WHAT YOU SHOULD DO.
Show each line from the records below that contains the word "resté". Case counts, so match uppercase and lowercase letters exactly.
•••
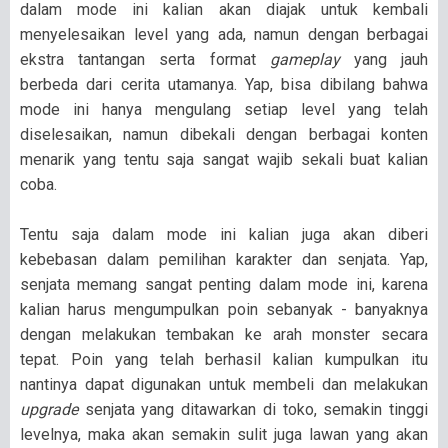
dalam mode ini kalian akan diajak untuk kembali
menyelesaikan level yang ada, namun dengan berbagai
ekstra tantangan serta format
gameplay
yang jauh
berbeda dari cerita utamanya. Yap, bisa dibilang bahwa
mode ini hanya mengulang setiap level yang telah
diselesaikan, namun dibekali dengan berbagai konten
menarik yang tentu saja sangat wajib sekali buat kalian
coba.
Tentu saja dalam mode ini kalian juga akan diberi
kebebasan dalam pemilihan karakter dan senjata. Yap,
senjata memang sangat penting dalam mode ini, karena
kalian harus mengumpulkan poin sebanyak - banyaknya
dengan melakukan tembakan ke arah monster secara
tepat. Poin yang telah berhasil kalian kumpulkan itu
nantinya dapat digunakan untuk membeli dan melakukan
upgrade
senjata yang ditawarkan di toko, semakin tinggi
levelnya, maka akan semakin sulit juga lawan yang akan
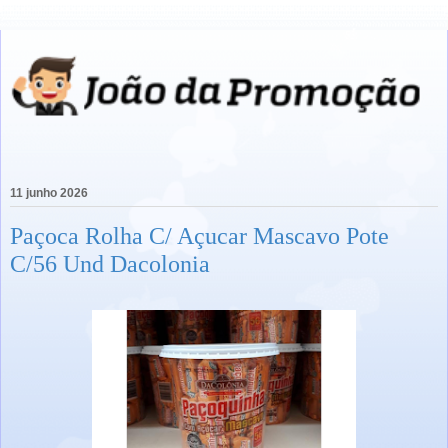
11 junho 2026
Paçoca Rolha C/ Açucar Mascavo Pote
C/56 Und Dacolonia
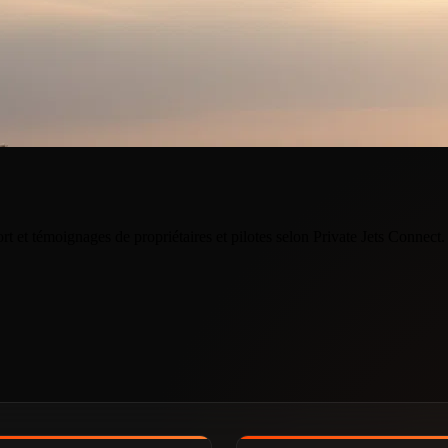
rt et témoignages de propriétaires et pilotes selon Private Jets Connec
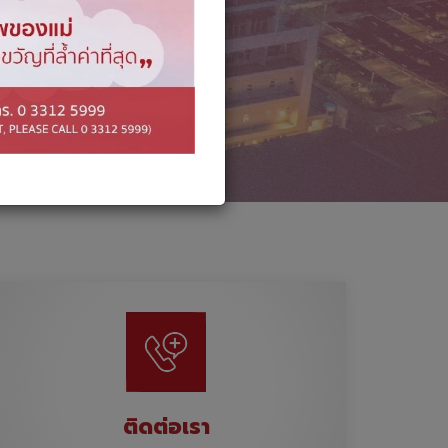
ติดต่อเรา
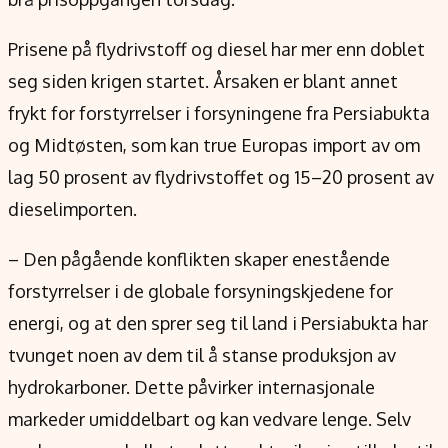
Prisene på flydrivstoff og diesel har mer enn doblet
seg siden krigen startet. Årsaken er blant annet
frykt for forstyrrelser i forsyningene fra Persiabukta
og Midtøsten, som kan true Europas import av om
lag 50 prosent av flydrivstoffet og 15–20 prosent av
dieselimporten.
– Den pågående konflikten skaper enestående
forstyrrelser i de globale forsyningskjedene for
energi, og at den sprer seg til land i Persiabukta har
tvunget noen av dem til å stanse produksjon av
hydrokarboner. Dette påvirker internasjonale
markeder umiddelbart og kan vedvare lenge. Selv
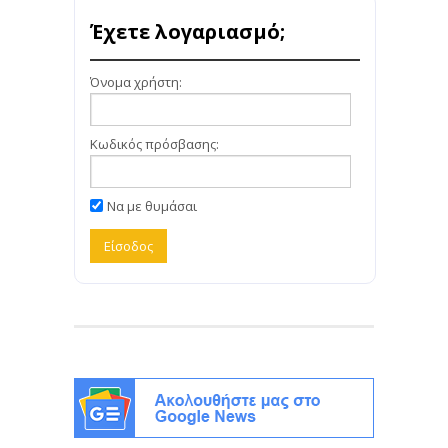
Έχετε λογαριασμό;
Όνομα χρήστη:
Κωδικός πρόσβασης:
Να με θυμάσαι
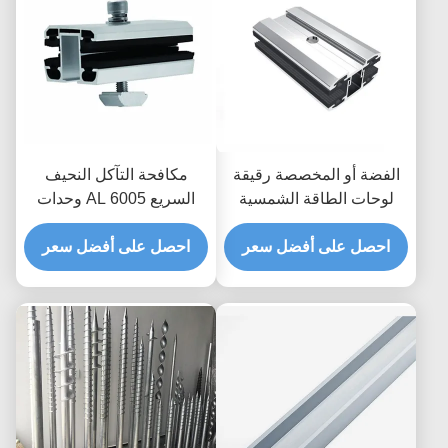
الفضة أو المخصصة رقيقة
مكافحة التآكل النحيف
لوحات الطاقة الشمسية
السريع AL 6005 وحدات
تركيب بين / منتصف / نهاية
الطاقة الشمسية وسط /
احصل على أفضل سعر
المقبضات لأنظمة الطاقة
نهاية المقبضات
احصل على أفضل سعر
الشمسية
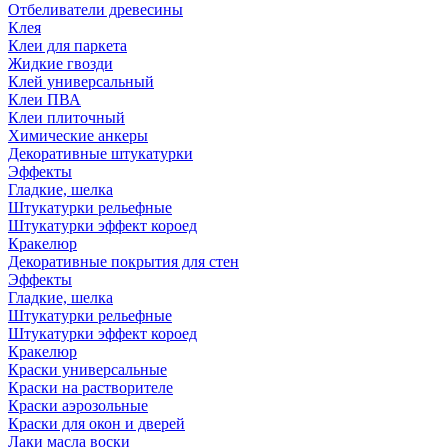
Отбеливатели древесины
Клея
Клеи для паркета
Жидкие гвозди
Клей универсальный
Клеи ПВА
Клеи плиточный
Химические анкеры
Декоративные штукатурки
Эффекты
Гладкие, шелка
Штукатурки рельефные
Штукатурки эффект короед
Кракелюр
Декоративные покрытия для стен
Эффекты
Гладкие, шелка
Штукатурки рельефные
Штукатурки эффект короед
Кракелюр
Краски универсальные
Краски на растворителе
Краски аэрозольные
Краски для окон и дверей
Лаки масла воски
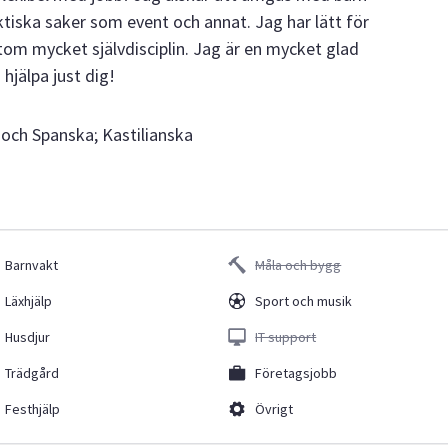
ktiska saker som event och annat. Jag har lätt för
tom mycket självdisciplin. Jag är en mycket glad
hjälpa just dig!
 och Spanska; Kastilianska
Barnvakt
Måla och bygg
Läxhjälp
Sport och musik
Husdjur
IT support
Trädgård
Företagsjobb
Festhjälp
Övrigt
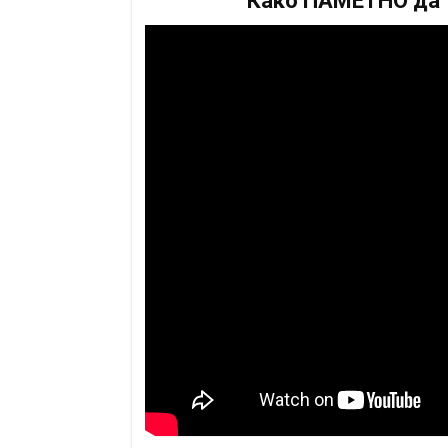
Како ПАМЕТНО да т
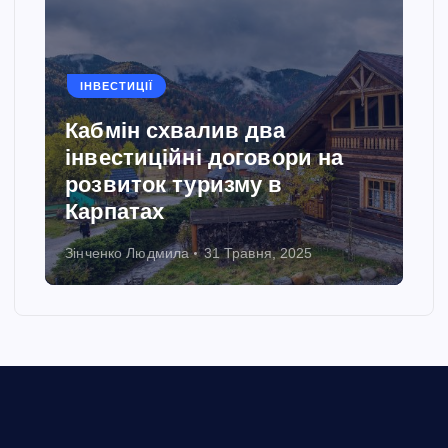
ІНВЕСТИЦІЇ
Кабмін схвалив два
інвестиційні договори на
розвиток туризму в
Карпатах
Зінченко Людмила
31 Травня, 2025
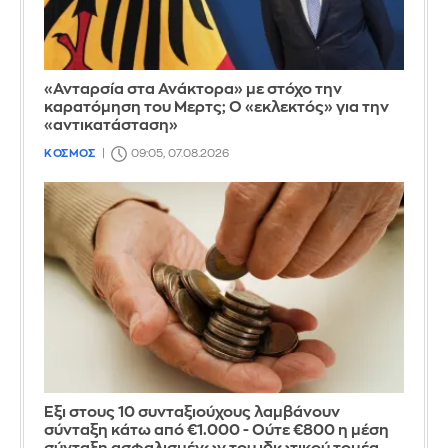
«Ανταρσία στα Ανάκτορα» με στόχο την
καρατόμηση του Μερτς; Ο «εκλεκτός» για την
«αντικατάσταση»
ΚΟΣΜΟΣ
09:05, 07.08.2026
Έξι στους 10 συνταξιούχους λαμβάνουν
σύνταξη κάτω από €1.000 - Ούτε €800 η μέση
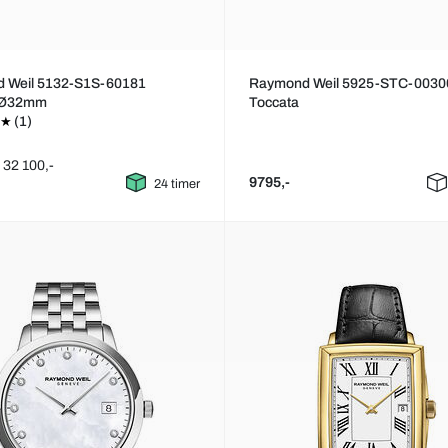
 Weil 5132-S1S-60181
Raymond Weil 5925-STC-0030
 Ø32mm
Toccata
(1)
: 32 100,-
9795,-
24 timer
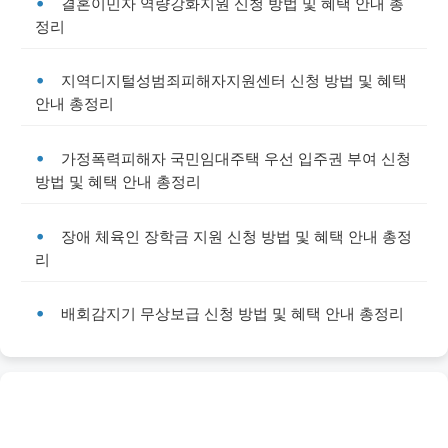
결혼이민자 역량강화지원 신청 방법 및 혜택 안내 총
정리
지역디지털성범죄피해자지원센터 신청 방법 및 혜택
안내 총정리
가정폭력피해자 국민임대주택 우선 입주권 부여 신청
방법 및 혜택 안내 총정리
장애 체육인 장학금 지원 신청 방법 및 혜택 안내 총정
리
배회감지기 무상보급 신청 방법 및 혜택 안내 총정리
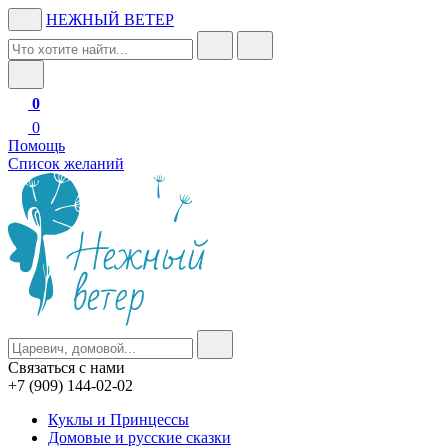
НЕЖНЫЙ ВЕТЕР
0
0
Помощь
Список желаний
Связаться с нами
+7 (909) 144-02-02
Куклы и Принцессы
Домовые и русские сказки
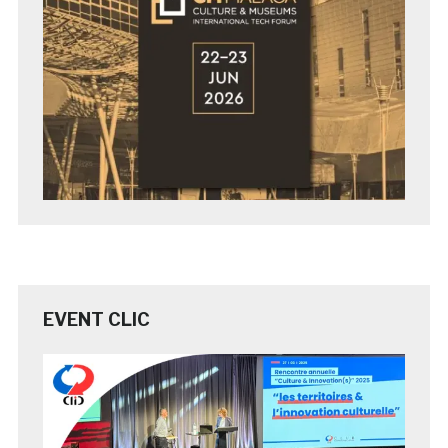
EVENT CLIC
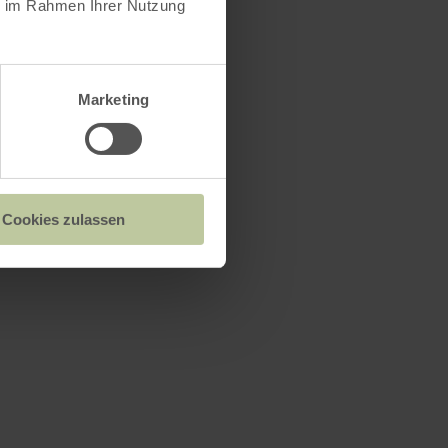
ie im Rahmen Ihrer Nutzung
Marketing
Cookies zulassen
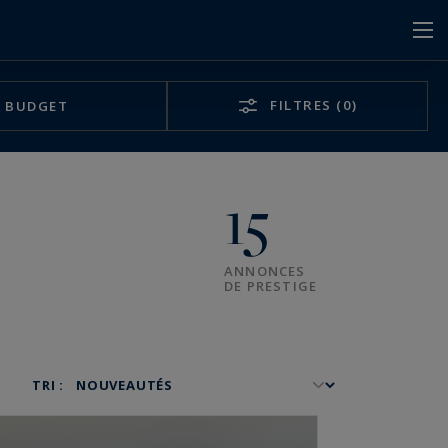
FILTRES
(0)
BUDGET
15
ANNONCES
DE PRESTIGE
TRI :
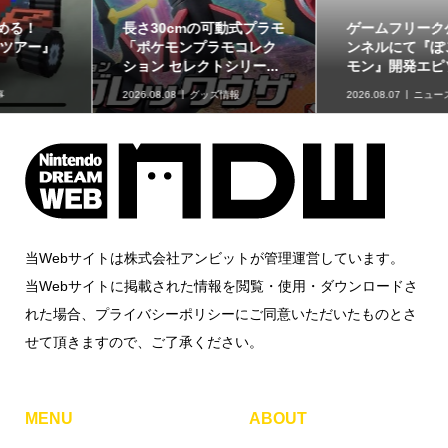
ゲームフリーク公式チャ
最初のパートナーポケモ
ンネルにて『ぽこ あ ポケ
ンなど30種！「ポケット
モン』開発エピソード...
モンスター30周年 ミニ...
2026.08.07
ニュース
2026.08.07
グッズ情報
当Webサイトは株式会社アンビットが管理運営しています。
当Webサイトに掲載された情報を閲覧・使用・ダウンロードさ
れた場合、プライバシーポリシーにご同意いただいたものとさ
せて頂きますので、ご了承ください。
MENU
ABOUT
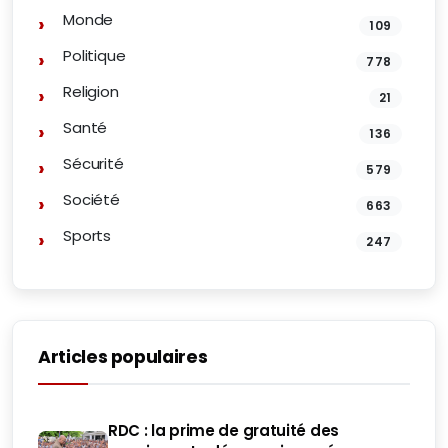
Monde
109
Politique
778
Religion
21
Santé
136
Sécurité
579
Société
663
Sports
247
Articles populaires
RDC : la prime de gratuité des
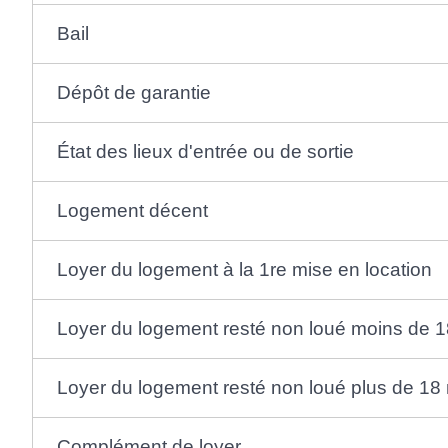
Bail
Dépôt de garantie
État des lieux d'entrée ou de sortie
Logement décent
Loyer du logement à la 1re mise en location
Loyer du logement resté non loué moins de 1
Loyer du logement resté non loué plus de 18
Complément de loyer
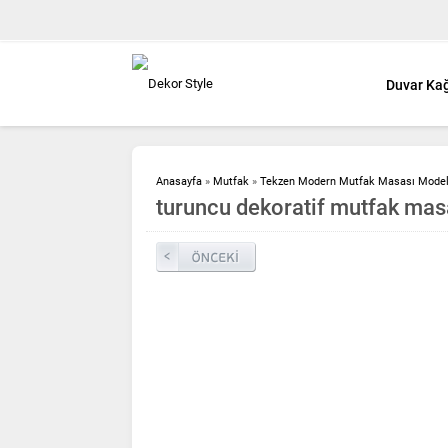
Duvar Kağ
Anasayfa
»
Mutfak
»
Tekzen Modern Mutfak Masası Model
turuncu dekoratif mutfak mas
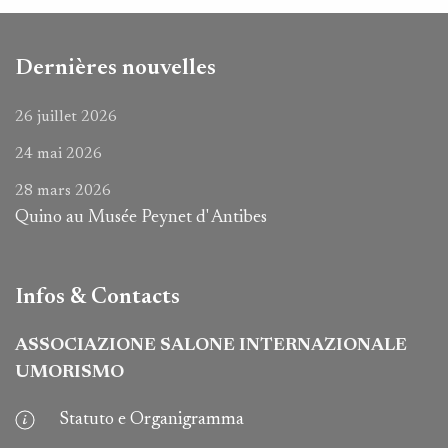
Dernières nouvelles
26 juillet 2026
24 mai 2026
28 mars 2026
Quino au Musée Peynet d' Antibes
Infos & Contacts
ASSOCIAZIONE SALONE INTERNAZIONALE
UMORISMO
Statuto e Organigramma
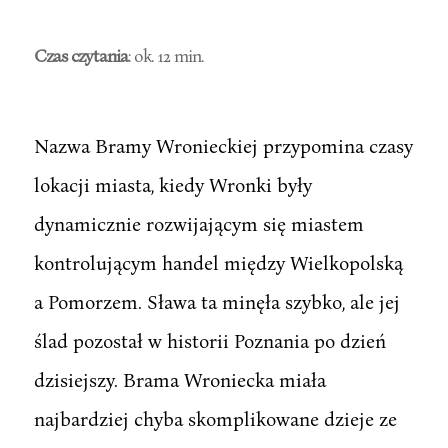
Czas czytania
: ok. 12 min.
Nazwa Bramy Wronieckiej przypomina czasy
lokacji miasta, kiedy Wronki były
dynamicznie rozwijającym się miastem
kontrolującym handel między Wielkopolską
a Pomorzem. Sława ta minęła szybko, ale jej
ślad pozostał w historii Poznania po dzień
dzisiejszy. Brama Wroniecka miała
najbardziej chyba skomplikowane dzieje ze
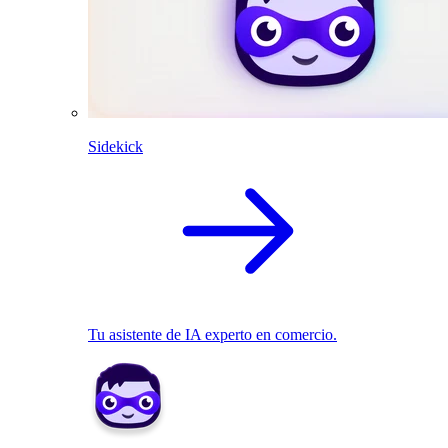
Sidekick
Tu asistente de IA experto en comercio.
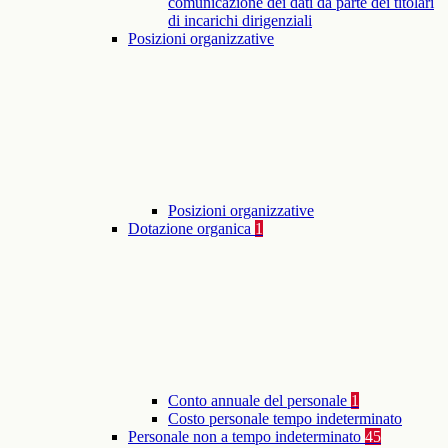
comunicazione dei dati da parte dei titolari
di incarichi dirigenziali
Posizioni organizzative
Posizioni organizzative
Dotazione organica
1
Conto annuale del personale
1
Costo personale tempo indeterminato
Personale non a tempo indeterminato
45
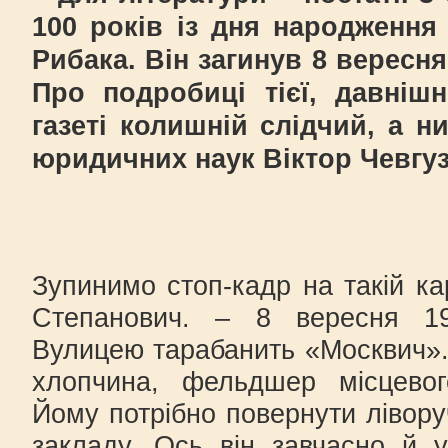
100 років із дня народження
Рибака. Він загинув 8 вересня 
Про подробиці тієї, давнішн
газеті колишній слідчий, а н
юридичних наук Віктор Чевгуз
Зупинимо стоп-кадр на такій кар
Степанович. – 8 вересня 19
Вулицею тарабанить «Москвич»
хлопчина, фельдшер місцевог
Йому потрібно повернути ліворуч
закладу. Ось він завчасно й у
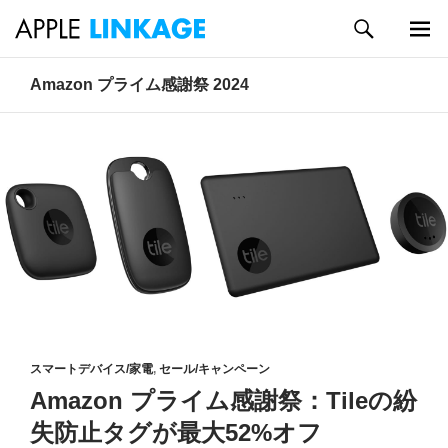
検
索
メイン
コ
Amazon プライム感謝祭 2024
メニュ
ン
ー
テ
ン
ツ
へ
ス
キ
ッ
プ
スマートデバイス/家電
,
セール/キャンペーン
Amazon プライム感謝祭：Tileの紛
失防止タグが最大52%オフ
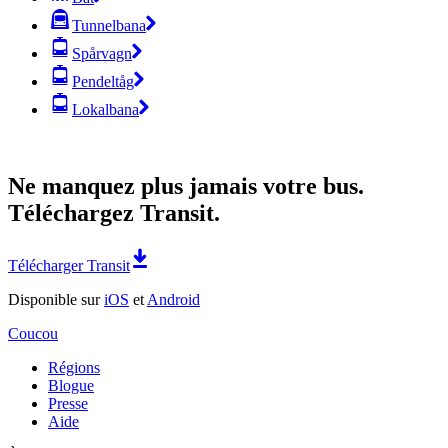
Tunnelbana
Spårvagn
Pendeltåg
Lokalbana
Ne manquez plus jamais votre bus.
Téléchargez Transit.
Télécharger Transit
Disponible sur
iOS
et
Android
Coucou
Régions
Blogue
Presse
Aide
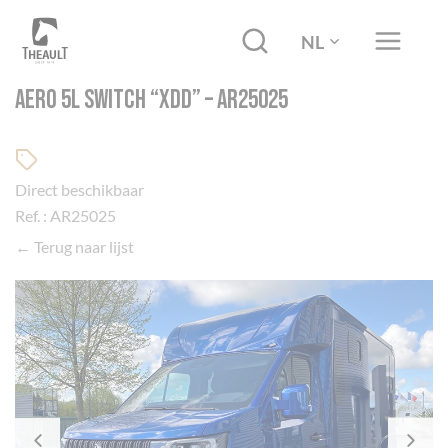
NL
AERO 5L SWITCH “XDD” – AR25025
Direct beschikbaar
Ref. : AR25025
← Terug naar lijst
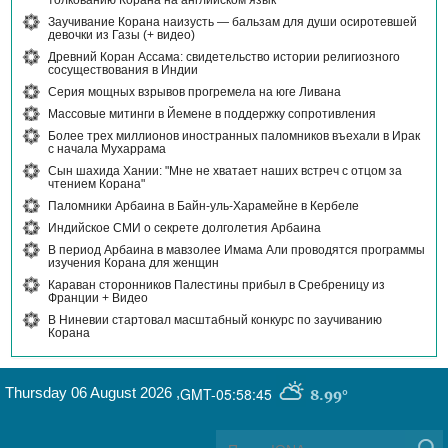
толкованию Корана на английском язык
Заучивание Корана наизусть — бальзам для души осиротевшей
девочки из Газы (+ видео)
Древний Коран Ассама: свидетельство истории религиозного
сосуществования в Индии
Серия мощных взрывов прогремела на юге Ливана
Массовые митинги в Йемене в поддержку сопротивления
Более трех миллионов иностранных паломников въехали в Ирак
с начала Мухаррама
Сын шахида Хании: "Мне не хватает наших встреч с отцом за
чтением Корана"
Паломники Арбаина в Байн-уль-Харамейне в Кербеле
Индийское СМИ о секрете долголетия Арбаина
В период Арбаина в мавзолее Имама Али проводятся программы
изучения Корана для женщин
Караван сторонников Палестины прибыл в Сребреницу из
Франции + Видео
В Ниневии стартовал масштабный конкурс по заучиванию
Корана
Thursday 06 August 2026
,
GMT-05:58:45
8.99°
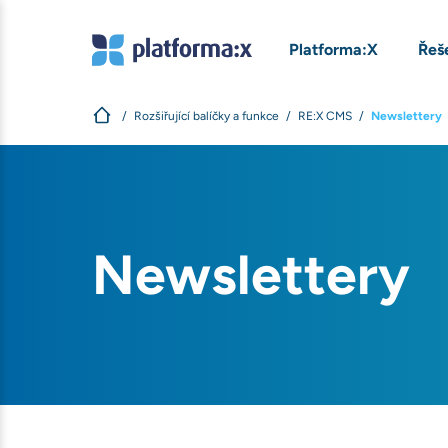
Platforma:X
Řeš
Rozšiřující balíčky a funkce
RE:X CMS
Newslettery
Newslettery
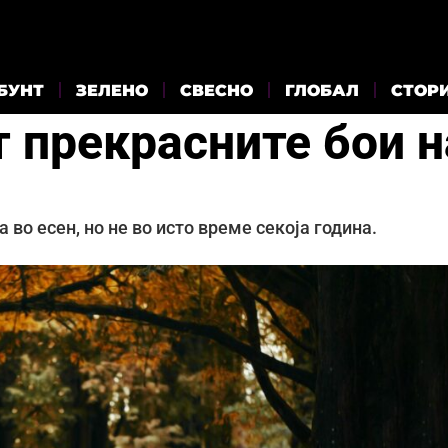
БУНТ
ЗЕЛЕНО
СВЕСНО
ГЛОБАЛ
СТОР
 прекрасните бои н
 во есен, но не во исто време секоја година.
•••
RESPONSE AREA.
Loyer du logement resté non loué moins de 1
Loyer du logement resté non loué plus de 18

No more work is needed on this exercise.